Roasting of cocoa is an essential step for the chocolate flavor development. At this stage, the Maillard's reaction takes place, involving free amino acids, peptides, and reducing sugars [32, 33]. Figure 5 also shows a significant decrease of free amino acids during roasting, being greater for the hydrophobic ones. Voigt et al. [2] reported that the hydrophobic amino acids leucine, alanine, phenylalanine, and tyrosine, released by proteinase activities in fermentation, are important contributors, as well as the reducing sugars fructose and glucose derived from sucrose hydrolysis [4, 34]. This behavior has been associated to a significant increase in pyrazines after roasting, which are the compounds responsible for cocoa flavor intensity.
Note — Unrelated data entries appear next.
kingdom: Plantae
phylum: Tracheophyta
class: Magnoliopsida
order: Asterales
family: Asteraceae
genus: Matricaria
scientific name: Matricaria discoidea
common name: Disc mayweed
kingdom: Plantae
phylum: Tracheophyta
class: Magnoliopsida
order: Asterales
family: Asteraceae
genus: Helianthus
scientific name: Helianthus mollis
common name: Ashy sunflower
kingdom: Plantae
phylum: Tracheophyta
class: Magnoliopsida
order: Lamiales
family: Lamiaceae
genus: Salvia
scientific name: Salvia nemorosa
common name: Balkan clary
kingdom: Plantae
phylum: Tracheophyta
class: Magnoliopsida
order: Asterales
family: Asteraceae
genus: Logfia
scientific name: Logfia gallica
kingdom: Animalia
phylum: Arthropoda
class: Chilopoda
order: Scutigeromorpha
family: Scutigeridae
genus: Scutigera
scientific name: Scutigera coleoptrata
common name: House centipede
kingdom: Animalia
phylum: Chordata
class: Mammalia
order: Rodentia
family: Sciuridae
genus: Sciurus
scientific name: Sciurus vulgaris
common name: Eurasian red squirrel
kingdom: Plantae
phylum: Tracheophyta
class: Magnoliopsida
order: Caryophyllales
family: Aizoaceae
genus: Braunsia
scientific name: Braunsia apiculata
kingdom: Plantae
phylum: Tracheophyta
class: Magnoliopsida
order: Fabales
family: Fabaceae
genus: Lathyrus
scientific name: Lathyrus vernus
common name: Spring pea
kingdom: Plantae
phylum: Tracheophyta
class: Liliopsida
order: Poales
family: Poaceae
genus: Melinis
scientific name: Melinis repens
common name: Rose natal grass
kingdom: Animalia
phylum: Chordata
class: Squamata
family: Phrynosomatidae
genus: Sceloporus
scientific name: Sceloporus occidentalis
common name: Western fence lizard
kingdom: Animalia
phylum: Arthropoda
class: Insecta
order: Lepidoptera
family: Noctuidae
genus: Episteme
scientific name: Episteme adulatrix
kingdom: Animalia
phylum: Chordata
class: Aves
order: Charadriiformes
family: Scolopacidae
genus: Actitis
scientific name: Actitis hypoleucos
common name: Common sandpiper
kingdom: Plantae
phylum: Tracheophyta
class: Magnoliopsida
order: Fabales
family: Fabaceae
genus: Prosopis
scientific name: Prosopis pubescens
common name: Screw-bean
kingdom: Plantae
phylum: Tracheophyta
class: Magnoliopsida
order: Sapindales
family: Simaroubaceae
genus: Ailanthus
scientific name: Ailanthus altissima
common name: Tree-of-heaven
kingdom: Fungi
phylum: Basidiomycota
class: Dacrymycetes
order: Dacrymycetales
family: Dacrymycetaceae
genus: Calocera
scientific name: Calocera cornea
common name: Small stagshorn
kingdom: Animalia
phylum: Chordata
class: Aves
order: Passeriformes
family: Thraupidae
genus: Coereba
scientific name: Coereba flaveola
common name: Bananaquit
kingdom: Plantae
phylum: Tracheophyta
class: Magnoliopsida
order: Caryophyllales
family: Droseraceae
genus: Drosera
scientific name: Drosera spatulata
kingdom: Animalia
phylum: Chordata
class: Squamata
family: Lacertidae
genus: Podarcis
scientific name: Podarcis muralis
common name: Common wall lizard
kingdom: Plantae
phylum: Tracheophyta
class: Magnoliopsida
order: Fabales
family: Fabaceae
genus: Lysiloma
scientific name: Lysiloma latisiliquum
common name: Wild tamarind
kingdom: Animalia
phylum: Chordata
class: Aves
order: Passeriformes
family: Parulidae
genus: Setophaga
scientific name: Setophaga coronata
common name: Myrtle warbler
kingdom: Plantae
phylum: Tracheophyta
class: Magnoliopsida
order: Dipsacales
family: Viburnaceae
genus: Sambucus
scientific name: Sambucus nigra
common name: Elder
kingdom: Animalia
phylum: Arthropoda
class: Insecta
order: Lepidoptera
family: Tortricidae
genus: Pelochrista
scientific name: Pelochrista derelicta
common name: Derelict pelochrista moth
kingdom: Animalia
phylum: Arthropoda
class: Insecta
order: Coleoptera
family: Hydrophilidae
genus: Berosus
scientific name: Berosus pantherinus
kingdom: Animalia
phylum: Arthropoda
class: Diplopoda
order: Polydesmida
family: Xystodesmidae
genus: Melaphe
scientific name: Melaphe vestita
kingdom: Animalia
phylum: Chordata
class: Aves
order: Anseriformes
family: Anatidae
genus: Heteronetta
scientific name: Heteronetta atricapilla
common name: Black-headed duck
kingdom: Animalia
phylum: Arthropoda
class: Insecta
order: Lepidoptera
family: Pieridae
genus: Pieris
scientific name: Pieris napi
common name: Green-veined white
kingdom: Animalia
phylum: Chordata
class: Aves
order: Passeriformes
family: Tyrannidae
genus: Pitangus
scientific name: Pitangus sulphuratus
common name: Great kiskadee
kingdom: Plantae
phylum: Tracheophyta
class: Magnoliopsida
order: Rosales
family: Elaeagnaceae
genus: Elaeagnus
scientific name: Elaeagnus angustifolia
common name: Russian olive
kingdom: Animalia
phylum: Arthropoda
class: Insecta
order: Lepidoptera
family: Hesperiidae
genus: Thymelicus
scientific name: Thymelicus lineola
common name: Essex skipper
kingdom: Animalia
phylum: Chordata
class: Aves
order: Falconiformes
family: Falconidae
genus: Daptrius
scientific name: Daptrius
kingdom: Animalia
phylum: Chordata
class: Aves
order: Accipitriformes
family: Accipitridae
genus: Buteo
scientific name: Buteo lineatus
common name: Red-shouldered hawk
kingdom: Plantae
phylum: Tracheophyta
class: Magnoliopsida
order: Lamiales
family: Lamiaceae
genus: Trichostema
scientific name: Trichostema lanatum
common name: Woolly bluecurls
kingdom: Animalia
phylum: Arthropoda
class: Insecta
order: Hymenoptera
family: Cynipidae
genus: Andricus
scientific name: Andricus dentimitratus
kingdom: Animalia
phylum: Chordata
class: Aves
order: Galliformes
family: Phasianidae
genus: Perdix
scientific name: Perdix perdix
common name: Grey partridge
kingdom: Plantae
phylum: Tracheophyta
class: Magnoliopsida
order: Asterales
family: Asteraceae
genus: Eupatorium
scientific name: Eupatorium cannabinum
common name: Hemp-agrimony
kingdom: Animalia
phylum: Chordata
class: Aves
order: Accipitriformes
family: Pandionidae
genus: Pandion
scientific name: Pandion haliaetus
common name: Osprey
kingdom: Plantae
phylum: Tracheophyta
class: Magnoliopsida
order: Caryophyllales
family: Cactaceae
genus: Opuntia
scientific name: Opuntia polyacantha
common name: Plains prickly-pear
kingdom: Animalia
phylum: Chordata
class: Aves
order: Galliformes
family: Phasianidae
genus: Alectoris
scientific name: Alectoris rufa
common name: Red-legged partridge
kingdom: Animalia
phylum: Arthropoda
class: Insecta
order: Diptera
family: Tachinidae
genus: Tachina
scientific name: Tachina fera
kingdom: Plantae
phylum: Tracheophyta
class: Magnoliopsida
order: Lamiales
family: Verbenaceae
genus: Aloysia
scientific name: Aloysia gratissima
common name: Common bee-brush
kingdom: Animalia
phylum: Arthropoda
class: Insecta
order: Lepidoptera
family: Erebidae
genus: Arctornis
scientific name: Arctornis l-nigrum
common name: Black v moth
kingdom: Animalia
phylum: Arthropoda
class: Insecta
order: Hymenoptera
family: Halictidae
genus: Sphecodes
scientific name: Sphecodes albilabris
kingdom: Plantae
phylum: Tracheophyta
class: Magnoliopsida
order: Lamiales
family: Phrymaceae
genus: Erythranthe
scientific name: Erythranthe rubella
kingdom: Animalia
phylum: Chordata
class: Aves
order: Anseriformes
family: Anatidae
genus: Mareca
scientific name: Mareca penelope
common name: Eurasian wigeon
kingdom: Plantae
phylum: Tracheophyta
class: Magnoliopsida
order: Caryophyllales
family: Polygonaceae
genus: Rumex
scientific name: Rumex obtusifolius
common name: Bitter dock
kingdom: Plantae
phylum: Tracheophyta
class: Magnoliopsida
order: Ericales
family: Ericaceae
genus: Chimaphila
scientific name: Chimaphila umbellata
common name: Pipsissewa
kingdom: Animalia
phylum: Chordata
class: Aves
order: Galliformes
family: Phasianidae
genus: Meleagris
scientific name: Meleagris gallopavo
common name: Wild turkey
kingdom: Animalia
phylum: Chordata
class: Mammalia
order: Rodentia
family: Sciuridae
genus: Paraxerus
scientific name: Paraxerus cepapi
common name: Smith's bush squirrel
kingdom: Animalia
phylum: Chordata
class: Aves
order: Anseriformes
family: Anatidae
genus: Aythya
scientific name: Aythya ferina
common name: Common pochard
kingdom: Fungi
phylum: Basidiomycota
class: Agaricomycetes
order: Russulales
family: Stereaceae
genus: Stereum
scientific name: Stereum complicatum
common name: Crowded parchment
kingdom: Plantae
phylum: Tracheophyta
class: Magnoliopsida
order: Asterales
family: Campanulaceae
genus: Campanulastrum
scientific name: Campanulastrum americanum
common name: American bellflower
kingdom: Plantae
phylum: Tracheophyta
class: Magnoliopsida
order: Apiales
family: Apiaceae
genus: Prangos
In this research, a comparative study between the free amino acid profile (last day of fermentation and roasting) and the content of pyrazines obtained was conducted, according to the procedure reported by Brunetto et al [35]. Figure 7 shows the amino acids content generated during the fermentation and their decrease due to their transformation into pyrazines. Furthermore, among the analyzed Venezuelan cocoas, the amino acids behavior in Porcelana variety can be highlighted, since an important decrease of hydrophobic amino acids can be observed as well as a significant increase in pyrazine content during roasting stage, similar to the behavior observes on the Forastero variety. Several researchers confirm that free amino acids act as substrate in the formation of pyrazines [9, 36]. Therefore, pyrazines levels can be used as an index of the roasting process [37].
Conclusions
The obtained results have proved that the developed reversed-phase HPLC method with PTC-AA DAD is a useful tool for primary and secondary amino acids determination in cocoa samples. Amino acids extraction from cocoa samples with water in an ultrasonic bath at 70 °C provided a satisfactory extraction efficiency with recoveries higher than 89%. The pre-column amino acids derivatization time was significantly reduced using microwave radiation. Besides, exploiting a column-switching system with an OASIS pre-column allowed the efficient and fast cleaning of PTC-AA extract, thereby reducing matrix interferences. Different validation parameters showed that with the developed method rapid and highly reproducible results can be obtained.
The proposed method was successfully applied for the evaluation of amino acids content in Trinitario, Forastero, and Criollo cocoa samples grown in different seasons of the year. All the analyzed samples had a significant content of free amino acids, ranging from 3.87 to 5.97 g kg-1 in the absence of fermentation. In general, amino acid degradation was observed on the first day of fermentation, whereas some samples showed progressive increase as the fermentation process carried on, with a predominance of hydrophobic amino acids such as leucine, phenylalanine, valine, alanine, and isoleucine. Moreover, during the roasting step a fraction of the amino acids, especially the hydrophobic ones, is partially degraded by the Maillard's reaction to form the compounds associated with the aroma and flavor of cocoa.